The Valdostana (It.) or Chamoisée valdôtaine (Fr.) is an Italian breed of domestic goat from the autonomous region of Aosta Valley in north-western Italy, from which it takes its name. It is characterised by large sabre-shaped horns, which it uses in combat in the traditional local sport of goat-fighting.

It is an endangered breed: its conservation status is listed in DAD-IS as 'critical'.

== History ==

The Valdostana is a traditional regional breed of the autonomous region of Aosta Valley in north-western Italy, from which it takes its name. The earliest written documentation of it dates from 1917. It is reared particularly in the Ayas Valley and in the Lys Valley (in Aosta Valley), and also in the Chiusella Valley, the Orco Valley and the Susa Valley and in the upper Canavese (in Piedmont). It was in the past distributed in the Graian Alps and Pennine Alps.

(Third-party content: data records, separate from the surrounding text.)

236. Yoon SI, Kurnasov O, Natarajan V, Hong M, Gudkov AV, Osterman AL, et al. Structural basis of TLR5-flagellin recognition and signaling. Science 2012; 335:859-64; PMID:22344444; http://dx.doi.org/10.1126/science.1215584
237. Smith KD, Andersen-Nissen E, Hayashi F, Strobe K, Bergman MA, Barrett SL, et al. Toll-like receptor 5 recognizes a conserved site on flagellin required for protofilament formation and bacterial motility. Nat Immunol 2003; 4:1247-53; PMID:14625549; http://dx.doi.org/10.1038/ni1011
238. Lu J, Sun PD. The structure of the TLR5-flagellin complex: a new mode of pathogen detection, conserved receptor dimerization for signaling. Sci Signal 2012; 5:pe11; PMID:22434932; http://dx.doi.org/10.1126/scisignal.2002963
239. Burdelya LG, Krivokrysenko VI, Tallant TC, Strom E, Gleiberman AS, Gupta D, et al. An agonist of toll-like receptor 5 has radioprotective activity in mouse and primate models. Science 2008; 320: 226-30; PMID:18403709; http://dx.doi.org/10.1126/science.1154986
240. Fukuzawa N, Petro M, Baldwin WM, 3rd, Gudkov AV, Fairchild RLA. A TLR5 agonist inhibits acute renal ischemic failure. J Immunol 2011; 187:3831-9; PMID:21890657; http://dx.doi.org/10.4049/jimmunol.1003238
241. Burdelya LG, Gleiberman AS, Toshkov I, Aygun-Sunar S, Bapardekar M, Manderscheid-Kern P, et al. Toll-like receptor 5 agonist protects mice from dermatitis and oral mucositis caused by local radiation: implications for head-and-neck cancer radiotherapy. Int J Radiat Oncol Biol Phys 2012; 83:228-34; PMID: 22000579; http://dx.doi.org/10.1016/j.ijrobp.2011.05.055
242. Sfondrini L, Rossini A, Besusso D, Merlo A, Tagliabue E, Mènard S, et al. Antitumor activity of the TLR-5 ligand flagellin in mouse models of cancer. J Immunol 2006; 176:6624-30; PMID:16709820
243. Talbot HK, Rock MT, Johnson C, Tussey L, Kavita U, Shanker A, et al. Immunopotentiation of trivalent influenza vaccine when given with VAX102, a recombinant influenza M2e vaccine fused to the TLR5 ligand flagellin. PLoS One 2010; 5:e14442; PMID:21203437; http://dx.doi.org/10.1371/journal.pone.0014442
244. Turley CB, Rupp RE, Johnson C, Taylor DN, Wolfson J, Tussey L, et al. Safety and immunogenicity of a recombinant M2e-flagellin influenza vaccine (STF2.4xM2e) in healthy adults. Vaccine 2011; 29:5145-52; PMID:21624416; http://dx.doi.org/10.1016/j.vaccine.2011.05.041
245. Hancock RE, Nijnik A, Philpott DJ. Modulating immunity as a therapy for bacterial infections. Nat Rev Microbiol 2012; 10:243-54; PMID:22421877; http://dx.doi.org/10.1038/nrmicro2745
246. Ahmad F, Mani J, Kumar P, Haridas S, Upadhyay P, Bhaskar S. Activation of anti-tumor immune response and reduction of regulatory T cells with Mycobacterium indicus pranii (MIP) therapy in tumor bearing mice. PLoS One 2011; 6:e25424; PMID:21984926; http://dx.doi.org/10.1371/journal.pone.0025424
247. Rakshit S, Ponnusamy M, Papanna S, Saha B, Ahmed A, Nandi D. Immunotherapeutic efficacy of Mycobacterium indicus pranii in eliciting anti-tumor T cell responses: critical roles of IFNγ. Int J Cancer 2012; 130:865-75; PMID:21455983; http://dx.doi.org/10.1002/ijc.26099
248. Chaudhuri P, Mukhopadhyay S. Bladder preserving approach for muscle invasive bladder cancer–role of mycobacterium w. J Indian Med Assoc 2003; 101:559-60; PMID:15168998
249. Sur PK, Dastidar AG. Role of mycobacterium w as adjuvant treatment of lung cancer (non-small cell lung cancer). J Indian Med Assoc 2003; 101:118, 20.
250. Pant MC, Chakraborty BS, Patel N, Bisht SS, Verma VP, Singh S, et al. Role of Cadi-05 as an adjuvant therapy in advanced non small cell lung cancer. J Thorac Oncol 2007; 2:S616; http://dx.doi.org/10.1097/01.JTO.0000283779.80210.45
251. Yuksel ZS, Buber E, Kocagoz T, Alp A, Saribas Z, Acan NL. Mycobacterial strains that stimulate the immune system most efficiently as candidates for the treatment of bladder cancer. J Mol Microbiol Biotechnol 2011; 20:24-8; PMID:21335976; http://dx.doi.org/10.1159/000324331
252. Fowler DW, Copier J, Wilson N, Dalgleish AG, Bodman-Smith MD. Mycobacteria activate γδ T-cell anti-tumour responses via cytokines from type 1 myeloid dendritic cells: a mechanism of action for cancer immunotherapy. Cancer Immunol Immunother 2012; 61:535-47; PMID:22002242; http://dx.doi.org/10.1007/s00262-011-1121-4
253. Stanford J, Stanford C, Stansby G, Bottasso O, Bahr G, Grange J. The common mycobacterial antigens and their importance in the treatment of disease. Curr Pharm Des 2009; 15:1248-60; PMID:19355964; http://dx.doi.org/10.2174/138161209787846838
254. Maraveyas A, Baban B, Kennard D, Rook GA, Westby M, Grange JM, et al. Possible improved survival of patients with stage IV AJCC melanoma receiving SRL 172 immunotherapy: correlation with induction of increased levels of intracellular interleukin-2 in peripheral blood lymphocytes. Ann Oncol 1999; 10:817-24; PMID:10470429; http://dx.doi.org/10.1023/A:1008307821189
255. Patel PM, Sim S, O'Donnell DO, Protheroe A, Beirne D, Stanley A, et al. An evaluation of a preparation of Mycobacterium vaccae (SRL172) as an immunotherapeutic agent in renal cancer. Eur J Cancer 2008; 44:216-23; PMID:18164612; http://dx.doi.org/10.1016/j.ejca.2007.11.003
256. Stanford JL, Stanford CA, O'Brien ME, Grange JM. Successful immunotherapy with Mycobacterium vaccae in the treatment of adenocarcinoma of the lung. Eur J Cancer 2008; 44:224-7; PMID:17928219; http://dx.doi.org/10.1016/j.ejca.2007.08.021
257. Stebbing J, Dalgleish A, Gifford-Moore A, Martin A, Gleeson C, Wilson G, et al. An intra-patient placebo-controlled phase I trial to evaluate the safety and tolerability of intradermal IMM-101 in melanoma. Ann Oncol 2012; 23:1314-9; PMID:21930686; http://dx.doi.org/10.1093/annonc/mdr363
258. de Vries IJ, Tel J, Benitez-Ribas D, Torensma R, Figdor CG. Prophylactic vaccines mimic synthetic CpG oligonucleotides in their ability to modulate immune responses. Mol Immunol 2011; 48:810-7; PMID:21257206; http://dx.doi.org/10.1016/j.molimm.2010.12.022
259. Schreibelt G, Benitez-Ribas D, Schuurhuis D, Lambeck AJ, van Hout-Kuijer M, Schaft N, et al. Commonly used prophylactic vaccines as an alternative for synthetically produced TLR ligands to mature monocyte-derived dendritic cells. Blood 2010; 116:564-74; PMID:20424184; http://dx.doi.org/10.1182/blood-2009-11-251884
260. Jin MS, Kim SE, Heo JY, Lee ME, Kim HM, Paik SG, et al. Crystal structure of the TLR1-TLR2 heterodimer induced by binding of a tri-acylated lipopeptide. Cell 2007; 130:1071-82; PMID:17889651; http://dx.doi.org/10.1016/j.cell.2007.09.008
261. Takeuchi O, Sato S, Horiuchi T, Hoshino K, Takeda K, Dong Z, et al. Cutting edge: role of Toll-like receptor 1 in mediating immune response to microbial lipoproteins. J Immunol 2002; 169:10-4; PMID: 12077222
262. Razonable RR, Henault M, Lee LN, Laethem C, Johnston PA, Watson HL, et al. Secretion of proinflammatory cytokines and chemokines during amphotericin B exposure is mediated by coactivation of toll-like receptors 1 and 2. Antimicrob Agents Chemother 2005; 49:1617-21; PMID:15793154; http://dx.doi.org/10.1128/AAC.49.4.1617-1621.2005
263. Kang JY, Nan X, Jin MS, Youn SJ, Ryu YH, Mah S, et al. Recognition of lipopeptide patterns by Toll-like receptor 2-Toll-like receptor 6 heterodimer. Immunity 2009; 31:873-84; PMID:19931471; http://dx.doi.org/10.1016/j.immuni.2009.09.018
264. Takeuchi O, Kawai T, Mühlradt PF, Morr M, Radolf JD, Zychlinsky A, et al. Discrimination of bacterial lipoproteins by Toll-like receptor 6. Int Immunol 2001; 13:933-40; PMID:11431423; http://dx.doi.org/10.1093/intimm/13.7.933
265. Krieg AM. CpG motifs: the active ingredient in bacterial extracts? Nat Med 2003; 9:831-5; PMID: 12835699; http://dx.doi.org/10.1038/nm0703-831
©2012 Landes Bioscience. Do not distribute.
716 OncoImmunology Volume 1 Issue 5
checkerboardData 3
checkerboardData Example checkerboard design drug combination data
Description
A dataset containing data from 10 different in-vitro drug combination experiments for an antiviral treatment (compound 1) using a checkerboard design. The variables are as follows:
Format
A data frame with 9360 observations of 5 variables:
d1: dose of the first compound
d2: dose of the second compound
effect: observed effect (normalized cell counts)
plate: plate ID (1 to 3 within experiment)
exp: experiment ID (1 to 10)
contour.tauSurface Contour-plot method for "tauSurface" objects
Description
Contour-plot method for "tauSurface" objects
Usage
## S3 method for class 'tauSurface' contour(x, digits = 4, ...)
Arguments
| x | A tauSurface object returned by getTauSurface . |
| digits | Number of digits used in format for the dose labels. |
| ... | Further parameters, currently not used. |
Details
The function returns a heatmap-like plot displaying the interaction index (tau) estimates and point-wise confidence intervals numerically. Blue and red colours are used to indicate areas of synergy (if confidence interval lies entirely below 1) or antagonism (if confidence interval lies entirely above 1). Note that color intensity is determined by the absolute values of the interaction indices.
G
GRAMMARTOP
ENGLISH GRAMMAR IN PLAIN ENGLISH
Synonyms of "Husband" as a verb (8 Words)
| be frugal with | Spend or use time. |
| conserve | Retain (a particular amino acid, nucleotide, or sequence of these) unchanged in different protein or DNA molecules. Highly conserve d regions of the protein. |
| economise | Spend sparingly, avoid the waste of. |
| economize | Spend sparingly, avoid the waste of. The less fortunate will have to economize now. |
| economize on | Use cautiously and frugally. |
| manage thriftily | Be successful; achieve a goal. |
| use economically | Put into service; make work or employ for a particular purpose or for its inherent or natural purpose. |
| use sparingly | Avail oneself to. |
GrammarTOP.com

It is one of the forty-three autochthonous Italian goat breeds of limited distribution for which a herd-book is kept by the Associazione Nazionale della Pastorizia, the Italian national association of sheep- and goat-breeders.

It is a rare breed: in 2007 its conservation status was listed by the FAO as 'critical'. At the end of 2013 the registered population was variously reported as 959 and as 856; in the 2020 the total number reported to DAD-IS was 71.

== Characteristics ==

The Valdostana is a rustic solidly-built goat of Alpine type, well suited to the mountainous terrain of the region. There is considerable variation in the colour of the coat, which may be ashen, black, brown, or dark grey with some blond hair. The horns in both sexes are sabre-shaped and large; this may be partly the result of selective breeding by farmers to improve the fighting ability of the animals.

== Use ==

The Valdostana is kept both for meat, which is consumed both fresh and preserved in the form of goat salame and of Motsetta; and for milk, which is used for cheese-making. A study in 2002 found the average milk yield to be 249 kg in 197 days.

It is much used in the traditional sport of goat-fighting, the bataille des chèvres. Since 1998 this sport has been regulated by the association Comité régional des batailles de chèvres, which organises an annual regional championship.